What kind of nation allows itself to become dependent on its chief adversary for critical needs? One run by people with unprecedented levels of wealth and wholesale contempt for patriotism, national security, and the nation-state itself — even as they remain wholly insulated from any consequences of their odious machinations. Thus, while Coca-Cola lobbies against the Uyghur Forced Labor Act, it insists it “strictly prohibits any type of forced labor in our supply chain” and employs third-party auditors to enforce the policy. Nike spokesperson Greg Rossiter said the company was not “lobbying against” the bill but was rather in “constructive discussions” with Congress. The U.S. Chamber of Commerce asserts the legislation was well-intentioned but missed the mark. Apple CEO Tim Cook insists his company does not employ forced laborers. “We would not tolerate it in Apple,” he said, adding that Apple would “terminate a supplier relationship if it were found.”
One suspects that Apple, along with other multinationals, isn’t looking too hard. And while Cook insists Apple supports the legislation, two congressional staffers who worked with the company’s lobbyists said they are trying to weaken the bill. Moreover, now that the bill, sponsored in the House by Jim McGovern (D-MA) and in the Senate by Marco Rubio (R-FL), has moved to the upper chamber, those efforts are allegedly intensifying.

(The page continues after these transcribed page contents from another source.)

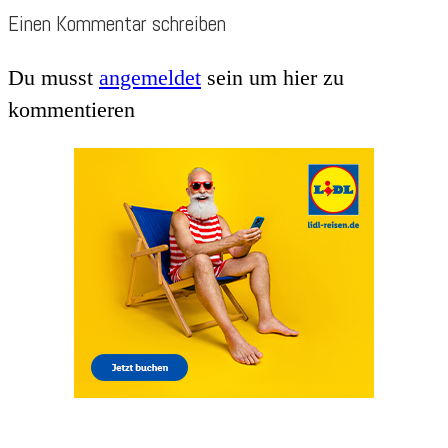
Einen Kommentar schreiben
Du musst
angemeldet
sein um hier zu
kommentieren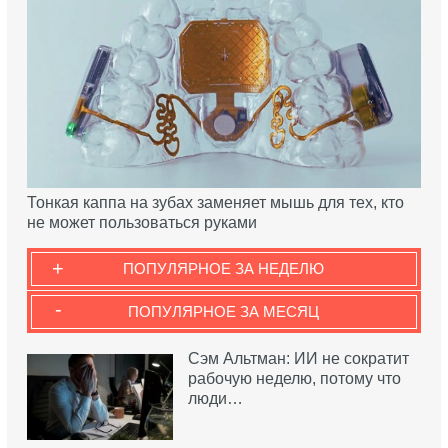
Тонкая каппа на зубах заменяет мышь для тех, кто
не может пользоваться руками
+
ПОПУЛЯРНОЕ ЗА НЕДЕЛЮ
-
ПОПУЛЯРНОЕ ЗА МЕСЯЦ
Сэм Альтман: ИИ не сократит
рабочую неделю, потому что
люди…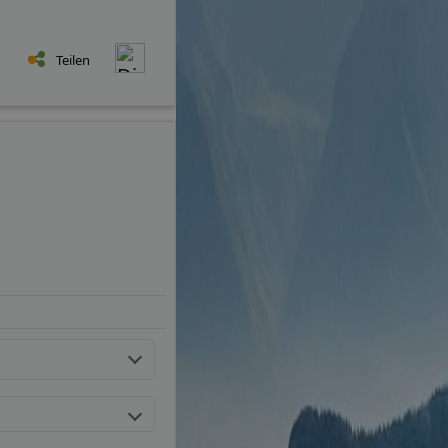
Teilen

Yet there’s a question no one appears to be asking. Why is this legislation geographically limited to the Xinjiang province? What’s to stop China from relocating what amounts to slave labor to any location of its choosing, especially if it enables this contemptible construct to remain intact?
The bet here is that no one in our corporate-controlled media will ask. Thus, Americans will continue to endure corporate virtue signaling about the need to end nonexistent “systemic” racism in America, even as those same corporations abide slave labor in China. And Congress, equally bipartisan when it comes to taking corporate campaign donations, will propose largely toothless legislation to accommodate them.
In short, it’s the perfect storm — of quid pro quo corruption.